§ **Kurzauftrag A**
Beantworte zum Textauszug über Kultur in Vorarlberg diese Fragen:
(i) Wie werden die kulturellen Möglichkeiten in Vorarlberg beschrieben?
(ii) Was machen überhöhte Eintrittspreise vielen Menschen unmöglich?
(iii) Welche Angebote schließen VeranstalterInnen größtenteils aus?
§ **Kurzauftrag B**
Schreib den Text über kulturelle Freiräume in Vorarlberg im Anschluss an seinen letzten Satz fort.

§ **Textauszug**
************

Freiräume erkämpfen

Die kulturellen Möglichkeiten in Vorarlberg sind begrenzt. Menschen, die abseits der etablierten Angebote Kultur schaffen wollen, werden in eine kommerzielle Verwertungslogik gezwungen. Kultur ist hierzulande längst zu einem unleistbaren Vergnügen verkommen.

Die kulturellen Möglichkeiten in Vorarlberg sind begrenzt. Menschen, die abseits der etablierten Angebote Kultur schaffen wollen, werden in eine kommerzielle Verwertungslogik gezwungen. Kultur ist hierzulande längst zu einem unleistbaren Vergnügen verkommen. Überhöhte Eintrittspreise bei verschiedenen Veranstaltungen machen es vielen Menschen nicht möglich, ihre „Freizeit“ – wie frei diese auch tatsächlich sein mag – nach den eigenen Vorstellungen zu gestalten. Weiters schließen VeranstalterInnen Angebote von Kulturschaffenden, welche keine hohen Profite versprechen, größtenteils aus.

************

§ **Extrahierte Angaben**
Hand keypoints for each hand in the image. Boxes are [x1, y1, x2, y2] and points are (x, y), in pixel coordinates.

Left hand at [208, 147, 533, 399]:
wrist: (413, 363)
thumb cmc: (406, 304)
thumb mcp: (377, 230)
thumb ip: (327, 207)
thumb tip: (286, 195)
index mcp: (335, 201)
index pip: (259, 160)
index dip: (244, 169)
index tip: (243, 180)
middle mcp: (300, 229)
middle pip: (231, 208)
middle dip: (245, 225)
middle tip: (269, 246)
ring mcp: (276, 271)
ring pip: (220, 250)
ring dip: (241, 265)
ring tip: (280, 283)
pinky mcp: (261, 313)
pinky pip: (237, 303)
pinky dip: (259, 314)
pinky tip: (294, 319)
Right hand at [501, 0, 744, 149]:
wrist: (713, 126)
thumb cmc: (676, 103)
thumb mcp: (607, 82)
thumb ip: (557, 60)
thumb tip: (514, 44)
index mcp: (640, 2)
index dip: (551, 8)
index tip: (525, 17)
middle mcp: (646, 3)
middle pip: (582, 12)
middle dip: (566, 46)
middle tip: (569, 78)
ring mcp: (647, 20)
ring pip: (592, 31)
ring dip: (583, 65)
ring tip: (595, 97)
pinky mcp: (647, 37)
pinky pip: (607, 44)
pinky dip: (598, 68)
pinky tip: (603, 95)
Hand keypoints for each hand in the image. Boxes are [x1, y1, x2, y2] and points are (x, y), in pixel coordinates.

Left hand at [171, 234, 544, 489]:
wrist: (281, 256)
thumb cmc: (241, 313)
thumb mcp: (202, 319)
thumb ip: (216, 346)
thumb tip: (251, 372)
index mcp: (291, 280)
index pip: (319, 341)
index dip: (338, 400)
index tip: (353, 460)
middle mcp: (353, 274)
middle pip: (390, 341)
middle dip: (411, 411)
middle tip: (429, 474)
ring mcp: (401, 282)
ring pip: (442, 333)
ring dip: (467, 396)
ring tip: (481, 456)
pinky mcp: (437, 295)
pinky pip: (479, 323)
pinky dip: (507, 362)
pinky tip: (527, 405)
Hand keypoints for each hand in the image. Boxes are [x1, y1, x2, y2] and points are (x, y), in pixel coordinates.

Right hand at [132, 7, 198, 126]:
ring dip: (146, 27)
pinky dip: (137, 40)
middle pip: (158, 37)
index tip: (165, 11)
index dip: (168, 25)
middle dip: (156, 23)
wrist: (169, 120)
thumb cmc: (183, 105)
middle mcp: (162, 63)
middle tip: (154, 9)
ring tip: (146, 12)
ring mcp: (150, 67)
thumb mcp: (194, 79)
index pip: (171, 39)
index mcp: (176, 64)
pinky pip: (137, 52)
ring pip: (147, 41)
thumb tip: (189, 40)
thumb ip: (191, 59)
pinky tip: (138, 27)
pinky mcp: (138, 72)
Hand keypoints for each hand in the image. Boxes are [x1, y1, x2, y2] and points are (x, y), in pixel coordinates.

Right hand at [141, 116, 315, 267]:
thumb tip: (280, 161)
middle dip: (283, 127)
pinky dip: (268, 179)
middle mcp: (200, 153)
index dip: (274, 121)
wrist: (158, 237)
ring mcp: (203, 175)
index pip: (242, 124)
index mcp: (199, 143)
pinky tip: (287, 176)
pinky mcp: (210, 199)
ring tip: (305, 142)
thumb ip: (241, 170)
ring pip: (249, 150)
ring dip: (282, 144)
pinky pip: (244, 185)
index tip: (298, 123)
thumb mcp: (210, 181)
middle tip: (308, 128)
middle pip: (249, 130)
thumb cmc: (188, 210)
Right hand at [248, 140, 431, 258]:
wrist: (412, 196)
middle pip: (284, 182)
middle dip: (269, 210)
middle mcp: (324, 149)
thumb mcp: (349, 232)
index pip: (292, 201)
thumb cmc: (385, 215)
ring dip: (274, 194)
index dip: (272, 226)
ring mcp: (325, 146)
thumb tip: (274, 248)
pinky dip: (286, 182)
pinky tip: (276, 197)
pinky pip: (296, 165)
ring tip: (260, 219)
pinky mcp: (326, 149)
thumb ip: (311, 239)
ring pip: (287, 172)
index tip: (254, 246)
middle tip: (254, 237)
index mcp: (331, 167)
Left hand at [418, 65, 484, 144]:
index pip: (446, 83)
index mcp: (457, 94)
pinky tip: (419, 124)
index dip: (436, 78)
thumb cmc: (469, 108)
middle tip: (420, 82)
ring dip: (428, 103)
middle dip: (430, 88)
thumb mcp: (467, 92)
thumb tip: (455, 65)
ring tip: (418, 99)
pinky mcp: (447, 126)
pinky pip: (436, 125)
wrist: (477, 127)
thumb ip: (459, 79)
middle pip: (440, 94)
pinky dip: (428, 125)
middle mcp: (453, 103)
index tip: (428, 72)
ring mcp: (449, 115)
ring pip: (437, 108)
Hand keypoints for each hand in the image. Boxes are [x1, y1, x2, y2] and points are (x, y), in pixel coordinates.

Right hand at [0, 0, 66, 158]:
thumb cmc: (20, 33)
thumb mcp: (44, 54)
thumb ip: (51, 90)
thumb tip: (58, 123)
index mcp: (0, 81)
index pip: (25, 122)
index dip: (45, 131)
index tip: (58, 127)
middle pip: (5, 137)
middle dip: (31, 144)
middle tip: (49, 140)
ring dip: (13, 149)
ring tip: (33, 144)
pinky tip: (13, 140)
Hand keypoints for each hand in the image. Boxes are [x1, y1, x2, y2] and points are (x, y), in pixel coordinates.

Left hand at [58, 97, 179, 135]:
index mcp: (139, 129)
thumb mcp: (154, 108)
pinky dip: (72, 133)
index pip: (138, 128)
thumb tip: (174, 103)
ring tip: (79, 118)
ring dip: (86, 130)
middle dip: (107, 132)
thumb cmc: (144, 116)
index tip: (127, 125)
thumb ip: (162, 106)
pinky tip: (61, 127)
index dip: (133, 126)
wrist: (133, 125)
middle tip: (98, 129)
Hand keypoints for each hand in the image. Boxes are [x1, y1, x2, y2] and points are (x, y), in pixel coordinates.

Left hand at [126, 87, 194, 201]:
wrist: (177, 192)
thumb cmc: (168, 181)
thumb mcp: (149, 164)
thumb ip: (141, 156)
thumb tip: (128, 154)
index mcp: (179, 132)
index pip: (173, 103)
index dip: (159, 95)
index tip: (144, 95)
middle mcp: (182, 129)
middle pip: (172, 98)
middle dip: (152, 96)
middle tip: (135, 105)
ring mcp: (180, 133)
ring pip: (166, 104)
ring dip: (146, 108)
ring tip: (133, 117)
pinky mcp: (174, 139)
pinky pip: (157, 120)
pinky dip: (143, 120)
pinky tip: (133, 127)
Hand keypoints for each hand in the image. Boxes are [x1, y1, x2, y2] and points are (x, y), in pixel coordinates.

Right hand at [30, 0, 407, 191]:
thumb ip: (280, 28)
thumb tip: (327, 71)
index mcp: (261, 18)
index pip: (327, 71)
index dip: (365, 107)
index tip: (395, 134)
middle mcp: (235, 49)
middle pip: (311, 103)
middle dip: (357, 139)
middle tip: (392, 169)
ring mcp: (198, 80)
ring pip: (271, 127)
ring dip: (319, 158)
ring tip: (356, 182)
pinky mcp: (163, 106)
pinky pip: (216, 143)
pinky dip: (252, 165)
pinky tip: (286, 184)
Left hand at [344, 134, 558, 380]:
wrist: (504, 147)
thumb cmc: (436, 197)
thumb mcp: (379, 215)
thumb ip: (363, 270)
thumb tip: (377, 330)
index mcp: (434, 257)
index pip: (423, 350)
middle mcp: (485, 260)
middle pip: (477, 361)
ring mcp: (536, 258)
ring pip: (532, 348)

************

§ **Antwort A**
(i) Sie sind begrenzt.
(ii) Ihre „Freizeit“ nach den eigenen Vorstellungen zu gestalten.
(iii) Angebote von Kulturschaffenden, die keine hohen Profite versprechen.

§ **Antwort B**
Der Verein Konkret ist sich dieser Problematik bewusst und hat sich deshalb dem Kampf für ein autonomes Kulturzentrum in Vorarlberg verschrieben. In diesem sollen Menschen Platz zur kulturellen Entfaltung und Selbstverwirklichung finden. Außerdem soll Raum zur Erprobung emanzipatorischer und libertärer Lebensweisen geschaffen werden.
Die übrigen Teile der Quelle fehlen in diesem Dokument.